Ähnlich übersteigert wirken auch einige schauspielerische Darbietungen in „Genauso anders wie ich“, die Darsteller können dem oberflächlichen Geschehen ebenfalls kein echtes Leben einhauchen. Während Greg Kinnear („Den Himmel gibt’s echt“) seiner Figur immerhin ein paar unterschiedliche Facetten abgewinnt und Ron als gleichermaßen resolut und warmherzig porträtiert, übertreibt es die kaum wiederzuerkennende Renée Zellweger („Bridget Jones“) mit den großen Gesten und dem expressiven Mienenspiel, womit sie noch unterstreicht, wie schwer Deborahs Verhalten manchmal nachzuvollziehen ist.

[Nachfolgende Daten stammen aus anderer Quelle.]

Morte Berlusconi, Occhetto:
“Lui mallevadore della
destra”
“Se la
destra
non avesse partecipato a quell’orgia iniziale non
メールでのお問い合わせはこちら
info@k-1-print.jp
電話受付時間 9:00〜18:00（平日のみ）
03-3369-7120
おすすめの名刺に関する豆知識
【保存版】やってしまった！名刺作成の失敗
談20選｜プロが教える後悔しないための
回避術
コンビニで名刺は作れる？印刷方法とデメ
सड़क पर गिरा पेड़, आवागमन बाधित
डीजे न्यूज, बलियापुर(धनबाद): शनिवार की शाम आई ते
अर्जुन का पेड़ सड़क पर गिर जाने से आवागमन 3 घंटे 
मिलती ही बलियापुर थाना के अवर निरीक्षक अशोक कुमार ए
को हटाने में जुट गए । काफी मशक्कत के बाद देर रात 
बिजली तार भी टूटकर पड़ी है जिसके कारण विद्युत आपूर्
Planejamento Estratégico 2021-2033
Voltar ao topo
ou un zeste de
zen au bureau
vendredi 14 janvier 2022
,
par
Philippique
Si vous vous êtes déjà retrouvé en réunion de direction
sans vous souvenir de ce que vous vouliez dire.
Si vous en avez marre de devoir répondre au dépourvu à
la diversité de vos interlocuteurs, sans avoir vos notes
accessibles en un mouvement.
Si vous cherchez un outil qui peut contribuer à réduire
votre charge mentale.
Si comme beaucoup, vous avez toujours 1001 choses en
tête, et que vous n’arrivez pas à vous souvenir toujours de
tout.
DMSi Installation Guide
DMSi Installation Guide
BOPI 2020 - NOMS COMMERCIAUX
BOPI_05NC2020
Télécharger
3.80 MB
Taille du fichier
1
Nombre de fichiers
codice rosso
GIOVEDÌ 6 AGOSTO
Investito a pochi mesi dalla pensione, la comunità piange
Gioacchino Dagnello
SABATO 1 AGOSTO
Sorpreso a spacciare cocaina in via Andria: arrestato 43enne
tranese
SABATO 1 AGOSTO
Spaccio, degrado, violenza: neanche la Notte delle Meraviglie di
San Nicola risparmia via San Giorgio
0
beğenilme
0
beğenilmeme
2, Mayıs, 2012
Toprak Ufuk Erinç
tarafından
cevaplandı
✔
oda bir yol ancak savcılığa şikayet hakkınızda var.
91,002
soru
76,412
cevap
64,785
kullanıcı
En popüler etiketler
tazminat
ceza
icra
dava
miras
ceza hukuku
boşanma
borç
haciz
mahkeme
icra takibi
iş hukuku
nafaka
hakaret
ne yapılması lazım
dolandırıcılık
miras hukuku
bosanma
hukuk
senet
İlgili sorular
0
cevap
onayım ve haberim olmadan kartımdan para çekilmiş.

Die von ihr betreuten Obdachlosen behandelt die Protagonistin so, als hätte sie es hier nicht mit erwachsenen Menschen, sondern mit scheuen Tieren zu tun, während sie im Streit mit ihrem Ehemann plötzlich agiert wie eine überdrehte Furie. Wenn sie später dann mit ihren beiden Kindern ein ernstes Gespräch führt, dann ist die Szene nicht etwa besonders rührend (wie es klar beabsichtigt ist), sondern wirkt forciert und unecht. Auch Djimon Hounsou („Amistad“, „Blood Diamond“) wandelt auf einem schmalen darstellerischen Grat: Er orientiert sich an der eigenwilligen Sprechweise des echten Denver Moore wie einige Archivaufnahmen im Abspann belegen, aber dadurch werden die ausführlichen Monologe des Mannes zur echten Geduldsprobe – unermüdlich und ermüdend zugleich predigt er Nächstenliebe. So wie hier schlägt in „Genauso anders wie ich“ Intensität immer wieder in Aufdringlichkeit um.
Fazit: Regieneuling Michael Carney hat sich bei seiner dramatischen Romanverfilmung „Genauso anders wie ich“ thematisch zu viel vorgenommen und versucht zudem seine erbauliche Botschaft mit dem Holzhammer ans Publikum zu bringen.